## [Data items]
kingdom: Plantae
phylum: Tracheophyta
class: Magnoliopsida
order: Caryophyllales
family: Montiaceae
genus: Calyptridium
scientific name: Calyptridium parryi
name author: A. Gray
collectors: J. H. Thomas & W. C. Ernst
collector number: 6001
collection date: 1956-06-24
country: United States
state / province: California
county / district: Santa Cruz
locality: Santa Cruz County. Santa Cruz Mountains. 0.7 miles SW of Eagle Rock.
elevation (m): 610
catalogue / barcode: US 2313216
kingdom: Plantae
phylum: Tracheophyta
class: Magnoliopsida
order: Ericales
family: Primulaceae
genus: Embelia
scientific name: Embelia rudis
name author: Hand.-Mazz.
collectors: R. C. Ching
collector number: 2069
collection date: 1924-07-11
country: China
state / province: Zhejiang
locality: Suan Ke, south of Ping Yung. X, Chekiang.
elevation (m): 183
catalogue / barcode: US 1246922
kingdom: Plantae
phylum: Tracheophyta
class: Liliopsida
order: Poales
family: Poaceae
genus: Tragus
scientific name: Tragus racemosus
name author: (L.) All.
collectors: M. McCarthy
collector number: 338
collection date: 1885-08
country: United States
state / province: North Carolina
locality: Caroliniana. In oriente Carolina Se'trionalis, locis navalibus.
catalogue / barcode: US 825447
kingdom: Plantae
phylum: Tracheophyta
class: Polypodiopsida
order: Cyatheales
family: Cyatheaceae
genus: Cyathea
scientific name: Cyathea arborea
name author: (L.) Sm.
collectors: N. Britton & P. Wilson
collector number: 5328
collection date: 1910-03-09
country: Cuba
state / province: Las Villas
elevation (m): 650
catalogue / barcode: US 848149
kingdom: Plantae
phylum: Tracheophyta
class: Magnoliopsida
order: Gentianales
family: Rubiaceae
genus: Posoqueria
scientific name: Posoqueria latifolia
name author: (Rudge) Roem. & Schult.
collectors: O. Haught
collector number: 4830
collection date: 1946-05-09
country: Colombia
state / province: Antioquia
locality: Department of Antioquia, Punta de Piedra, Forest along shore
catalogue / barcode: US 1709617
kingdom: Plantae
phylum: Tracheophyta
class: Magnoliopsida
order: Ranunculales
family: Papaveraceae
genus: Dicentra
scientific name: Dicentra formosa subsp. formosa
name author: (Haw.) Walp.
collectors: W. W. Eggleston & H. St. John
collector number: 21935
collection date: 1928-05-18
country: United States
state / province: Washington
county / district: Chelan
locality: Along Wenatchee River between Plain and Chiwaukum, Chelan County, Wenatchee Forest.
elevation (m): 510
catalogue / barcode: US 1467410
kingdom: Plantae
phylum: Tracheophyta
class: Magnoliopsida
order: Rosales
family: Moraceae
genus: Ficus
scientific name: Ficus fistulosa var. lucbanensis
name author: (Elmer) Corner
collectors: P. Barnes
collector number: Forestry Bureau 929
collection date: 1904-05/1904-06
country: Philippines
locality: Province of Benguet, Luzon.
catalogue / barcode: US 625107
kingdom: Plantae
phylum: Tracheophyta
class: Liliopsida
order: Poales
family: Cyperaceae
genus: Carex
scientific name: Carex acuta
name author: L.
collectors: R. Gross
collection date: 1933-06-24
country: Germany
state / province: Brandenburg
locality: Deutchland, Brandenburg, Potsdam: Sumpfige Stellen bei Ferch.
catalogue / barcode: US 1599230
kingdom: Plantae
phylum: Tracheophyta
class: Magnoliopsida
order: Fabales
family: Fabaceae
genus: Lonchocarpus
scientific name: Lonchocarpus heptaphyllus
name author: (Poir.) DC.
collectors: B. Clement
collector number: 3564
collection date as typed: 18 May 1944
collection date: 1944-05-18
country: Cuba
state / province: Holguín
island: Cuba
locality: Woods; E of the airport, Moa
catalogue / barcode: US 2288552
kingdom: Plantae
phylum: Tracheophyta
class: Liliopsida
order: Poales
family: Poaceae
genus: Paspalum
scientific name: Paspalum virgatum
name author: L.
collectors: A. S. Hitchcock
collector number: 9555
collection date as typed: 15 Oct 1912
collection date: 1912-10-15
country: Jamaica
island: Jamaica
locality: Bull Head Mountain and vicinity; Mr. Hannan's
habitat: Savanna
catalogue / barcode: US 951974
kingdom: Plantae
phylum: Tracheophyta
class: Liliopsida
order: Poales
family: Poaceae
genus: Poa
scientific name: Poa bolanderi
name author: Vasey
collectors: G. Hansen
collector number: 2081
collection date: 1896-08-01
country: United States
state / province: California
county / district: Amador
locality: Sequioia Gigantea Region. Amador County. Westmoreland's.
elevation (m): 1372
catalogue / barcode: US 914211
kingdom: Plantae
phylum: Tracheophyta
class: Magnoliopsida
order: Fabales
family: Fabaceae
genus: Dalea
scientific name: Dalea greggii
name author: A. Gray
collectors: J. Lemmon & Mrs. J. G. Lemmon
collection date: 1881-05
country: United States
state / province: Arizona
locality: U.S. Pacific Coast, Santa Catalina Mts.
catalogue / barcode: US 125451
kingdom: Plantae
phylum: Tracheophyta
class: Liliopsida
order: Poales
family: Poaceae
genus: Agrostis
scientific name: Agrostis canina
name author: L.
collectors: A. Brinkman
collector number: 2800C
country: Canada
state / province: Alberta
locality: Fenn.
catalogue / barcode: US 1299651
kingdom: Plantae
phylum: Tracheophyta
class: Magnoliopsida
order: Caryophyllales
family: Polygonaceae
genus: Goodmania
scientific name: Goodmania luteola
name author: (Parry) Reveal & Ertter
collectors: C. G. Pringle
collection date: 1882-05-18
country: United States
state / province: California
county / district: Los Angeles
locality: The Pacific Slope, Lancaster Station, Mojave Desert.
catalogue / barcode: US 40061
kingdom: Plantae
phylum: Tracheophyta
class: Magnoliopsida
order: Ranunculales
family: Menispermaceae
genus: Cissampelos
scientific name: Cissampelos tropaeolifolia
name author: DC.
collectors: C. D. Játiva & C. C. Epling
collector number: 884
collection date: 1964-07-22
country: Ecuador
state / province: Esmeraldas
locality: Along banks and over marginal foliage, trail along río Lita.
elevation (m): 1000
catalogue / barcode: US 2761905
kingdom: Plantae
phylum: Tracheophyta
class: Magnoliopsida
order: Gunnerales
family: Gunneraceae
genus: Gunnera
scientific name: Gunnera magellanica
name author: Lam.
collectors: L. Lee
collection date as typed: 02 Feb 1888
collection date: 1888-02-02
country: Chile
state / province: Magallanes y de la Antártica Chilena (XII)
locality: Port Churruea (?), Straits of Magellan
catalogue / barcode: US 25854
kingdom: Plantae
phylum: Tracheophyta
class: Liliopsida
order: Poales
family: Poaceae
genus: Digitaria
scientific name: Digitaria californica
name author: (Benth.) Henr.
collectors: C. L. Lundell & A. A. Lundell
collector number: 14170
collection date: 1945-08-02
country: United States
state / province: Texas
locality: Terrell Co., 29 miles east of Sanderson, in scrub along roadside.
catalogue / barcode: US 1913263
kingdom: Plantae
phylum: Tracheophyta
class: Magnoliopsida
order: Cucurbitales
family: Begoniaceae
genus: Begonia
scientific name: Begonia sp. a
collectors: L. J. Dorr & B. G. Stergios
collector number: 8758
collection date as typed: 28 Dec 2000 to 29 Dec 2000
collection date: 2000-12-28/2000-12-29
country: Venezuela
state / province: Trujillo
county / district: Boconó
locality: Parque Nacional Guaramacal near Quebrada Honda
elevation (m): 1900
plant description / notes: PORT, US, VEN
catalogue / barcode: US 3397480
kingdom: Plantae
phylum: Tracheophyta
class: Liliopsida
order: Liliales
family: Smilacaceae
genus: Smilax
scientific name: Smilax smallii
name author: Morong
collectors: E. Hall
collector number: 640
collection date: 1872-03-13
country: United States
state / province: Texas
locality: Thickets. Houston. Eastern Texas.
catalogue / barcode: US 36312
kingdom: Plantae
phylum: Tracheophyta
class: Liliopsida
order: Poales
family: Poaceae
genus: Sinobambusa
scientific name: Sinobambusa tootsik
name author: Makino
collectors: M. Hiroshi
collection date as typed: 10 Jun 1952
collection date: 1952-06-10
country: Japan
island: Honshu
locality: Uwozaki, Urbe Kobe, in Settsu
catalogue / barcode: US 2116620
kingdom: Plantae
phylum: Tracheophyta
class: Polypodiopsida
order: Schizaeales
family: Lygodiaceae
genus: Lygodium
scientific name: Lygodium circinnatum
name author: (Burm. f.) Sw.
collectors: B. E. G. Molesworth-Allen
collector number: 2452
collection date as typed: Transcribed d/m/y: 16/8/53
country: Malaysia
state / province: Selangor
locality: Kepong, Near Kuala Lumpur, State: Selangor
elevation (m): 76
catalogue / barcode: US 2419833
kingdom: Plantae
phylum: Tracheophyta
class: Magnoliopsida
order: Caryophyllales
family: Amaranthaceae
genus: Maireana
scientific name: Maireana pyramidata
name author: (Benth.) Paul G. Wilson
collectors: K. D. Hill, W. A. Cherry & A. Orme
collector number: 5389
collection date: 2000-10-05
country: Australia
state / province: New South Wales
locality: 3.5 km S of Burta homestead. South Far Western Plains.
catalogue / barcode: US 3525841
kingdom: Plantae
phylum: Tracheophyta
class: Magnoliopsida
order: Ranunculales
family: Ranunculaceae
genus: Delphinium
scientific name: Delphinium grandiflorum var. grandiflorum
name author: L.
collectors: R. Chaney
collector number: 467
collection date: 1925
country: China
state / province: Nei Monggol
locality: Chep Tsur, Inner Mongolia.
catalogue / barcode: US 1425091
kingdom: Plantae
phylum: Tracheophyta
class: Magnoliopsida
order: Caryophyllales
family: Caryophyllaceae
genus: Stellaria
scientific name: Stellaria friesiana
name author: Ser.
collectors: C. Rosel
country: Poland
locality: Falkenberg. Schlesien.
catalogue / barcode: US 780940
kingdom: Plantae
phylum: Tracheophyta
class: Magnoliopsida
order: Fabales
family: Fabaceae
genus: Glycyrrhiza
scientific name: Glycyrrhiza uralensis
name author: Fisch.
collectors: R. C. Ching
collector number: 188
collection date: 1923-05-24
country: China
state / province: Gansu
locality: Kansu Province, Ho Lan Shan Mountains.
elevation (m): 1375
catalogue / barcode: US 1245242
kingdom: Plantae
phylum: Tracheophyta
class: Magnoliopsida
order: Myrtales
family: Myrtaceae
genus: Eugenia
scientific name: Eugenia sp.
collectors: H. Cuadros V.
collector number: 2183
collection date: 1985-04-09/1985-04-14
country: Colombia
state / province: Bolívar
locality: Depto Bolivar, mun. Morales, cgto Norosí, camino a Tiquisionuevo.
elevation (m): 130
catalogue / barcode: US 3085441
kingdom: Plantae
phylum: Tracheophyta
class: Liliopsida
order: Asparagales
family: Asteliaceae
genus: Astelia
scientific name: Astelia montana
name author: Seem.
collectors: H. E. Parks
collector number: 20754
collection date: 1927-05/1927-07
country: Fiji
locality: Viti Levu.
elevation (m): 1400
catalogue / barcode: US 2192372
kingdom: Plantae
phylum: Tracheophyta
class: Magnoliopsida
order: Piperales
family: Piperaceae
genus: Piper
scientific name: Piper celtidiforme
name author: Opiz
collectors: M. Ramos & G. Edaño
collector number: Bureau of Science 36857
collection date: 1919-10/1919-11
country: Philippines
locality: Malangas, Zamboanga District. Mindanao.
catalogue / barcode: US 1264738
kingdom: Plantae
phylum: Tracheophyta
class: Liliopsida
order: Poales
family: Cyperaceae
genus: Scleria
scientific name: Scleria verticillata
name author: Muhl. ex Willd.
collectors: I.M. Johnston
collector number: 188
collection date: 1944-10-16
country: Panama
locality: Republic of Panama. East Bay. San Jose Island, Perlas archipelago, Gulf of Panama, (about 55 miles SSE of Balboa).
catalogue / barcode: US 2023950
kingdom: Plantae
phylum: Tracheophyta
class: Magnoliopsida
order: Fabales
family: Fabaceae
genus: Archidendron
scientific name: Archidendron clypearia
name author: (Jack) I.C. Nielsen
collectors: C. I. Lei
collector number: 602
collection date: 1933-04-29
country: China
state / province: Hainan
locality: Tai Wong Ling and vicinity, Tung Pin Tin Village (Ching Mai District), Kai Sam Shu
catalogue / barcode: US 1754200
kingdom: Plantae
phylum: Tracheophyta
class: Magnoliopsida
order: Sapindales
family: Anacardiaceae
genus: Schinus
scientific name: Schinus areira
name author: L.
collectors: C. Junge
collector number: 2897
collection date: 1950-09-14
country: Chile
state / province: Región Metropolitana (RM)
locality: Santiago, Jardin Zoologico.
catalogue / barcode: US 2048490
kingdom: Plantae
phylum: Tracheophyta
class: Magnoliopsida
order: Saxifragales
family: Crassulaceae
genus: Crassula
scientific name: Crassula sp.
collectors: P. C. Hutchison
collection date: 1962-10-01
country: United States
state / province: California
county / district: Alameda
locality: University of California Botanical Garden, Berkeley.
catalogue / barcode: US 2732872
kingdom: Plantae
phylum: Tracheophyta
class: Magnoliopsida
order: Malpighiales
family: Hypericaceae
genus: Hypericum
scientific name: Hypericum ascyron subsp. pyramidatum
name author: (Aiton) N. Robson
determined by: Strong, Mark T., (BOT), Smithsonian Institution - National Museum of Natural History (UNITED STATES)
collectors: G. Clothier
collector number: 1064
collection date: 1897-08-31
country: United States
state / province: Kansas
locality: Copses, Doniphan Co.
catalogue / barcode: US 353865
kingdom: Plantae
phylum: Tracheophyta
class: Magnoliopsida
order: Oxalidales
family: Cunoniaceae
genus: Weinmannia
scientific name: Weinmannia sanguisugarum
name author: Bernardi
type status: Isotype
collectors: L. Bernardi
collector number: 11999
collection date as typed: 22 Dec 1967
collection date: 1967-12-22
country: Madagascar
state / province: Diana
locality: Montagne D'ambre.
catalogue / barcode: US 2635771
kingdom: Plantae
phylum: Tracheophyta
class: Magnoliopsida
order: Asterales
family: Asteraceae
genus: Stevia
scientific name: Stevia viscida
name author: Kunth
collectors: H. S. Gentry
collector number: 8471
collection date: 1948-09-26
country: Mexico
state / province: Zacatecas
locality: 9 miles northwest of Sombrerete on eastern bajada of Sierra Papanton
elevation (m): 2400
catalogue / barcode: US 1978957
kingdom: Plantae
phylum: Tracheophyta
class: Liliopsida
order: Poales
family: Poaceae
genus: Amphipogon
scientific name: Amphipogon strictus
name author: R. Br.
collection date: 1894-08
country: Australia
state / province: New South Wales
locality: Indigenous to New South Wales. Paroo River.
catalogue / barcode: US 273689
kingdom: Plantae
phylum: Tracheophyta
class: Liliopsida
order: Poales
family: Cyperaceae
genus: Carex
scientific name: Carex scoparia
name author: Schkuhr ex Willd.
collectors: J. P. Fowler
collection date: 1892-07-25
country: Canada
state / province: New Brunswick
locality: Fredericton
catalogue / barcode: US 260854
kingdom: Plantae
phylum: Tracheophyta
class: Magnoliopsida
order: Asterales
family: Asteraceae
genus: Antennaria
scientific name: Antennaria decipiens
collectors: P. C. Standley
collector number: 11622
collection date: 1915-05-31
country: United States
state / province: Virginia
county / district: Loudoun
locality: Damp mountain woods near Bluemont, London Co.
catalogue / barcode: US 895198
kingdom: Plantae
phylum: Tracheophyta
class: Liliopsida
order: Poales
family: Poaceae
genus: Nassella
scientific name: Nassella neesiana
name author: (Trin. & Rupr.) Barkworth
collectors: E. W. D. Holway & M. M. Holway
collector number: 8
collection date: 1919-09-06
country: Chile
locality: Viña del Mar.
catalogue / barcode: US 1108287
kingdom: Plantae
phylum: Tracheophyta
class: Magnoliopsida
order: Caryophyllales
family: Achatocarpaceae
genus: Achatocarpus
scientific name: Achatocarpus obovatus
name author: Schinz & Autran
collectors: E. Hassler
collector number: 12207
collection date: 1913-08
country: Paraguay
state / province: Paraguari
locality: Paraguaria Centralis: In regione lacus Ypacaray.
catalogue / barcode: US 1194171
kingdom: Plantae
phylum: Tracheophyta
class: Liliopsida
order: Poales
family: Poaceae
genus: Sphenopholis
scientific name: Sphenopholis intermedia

## [Stated goal]
Copy everything from the line containing "genus: Digitaria" down to the line containing "collectors: L. J. Dorr & B. G. Stergios", substituting "site" for "locality" and keeping all else the same.

## [Answer for this exercise]
genus: Digitaria
scientific name: Digitaria californica
name author: (Benth.) Henr.
collectors: C. L. Lundell & A. A. Lundell
collector number: 14170
collection date: 1945-08-02
country: United States
state / province: Texas
site: Terrell Co., 29 miles east of Sanderson, in scrub along roadside.
catalogue / barcode: US 1913263
kingdom: Plantae
phylum: Tracheophyta
class: Magnoliopsida
order: Cucurbitales
family: Begoniaceae
genus: Begonia
scientific name: Begonia sp. a
collectors: L. J. Dorr & B. G. Stergios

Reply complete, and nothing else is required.